The problem with today’s economy comes from two sources: the credit collapse from the burst of the housing bubble, and the rapidly-increasing price of fuel.
Hmmm.
NEW YORK (Reuters) - The Iraq war has contributed to the U.S. economic slowdown and is impeding an economic recovery, Nobel-winning economist Joseph Stiglitz says. ...The nearly 5-year-old war, once billed as virtually paying for itself through increased Iraqi oil exports, has cost the U.S. Treasury $845 billion directly.
"It used to be thought that wars are good for the economy. No economist really believes that anymore," Stiglitz said in an interview.
Stiglitz and Bilmes argue the true costs are at least $3 trillion under what they call an ultraconservative estimate, and could surpass the cost of World War Two, which they put at $5 trillion after adjusting for inflation.
The direct costs exclude interest on the debt raised to fund the war, health care costs for veterans coming home, and replacing the destroyed hardware and degraded operational capacity caused by the war. ...
Asked if the war has contributed to the U.S. slowdown, Stiglitz said, "Very much so."
"To offset that depressing effect, the Fed has flooded the economy with liquidity and the regulators looked the other way when very imprudent lending was going up," Stiglitz said. "We were living on borrowed money and borrowed time and eventually a day of reckoning had to come, and it has now come."
The war has also altered how the United States has reacted to its current economic troubles, he said.

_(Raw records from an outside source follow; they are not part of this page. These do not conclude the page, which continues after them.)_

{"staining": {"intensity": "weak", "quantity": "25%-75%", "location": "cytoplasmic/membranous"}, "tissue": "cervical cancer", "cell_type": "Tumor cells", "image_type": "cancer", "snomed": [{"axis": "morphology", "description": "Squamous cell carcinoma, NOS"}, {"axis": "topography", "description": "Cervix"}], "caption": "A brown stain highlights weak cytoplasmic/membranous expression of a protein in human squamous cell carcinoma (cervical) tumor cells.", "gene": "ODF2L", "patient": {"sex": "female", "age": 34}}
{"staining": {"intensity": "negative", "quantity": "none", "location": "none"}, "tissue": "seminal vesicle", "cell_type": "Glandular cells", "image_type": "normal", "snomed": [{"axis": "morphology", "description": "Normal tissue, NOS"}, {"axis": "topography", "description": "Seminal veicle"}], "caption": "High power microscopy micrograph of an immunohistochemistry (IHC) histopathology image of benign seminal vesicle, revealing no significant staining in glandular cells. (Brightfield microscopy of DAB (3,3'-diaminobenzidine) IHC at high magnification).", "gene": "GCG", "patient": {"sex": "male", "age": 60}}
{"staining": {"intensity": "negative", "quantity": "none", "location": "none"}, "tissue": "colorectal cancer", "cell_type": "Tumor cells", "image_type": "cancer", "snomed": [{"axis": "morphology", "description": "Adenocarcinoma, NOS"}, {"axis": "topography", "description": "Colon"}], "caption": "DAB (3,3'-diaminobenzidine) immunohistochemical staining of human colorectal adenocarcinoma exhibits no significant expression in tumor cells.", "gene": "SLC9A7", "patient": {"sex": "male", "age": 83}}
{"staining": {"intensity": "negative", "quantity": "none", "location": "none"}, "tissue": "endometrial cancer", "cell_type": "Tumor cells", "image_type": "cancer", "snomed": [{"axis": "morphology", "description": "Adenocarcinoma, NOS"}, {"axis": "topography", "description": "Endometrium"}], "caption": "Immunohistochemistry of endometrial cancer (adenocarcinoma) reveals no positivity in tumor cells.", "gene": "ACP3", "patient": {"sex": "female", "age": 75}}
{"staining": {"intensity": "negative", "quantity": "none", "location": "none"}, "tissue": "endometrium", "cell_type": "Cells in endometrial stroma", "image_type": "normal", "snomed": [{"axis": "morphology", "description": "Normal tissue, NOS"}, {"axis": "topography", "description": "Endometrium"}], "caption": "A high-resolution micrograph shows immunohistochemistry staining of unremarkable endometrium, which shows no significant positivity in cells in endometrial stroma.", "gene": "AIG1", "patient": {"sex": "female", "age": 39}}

"When America's financial institutions had a problem, they had to turn to the sovereign wealth funds in the Middle East for recapitalization, for the bailout," he said.
"The reason was obvious. The war had led to high oil prices. The war had meant that America had to borrow more money. There weren't sources of liquid funds in the United States. The sources of the liquid funds were in the Middle East," he said.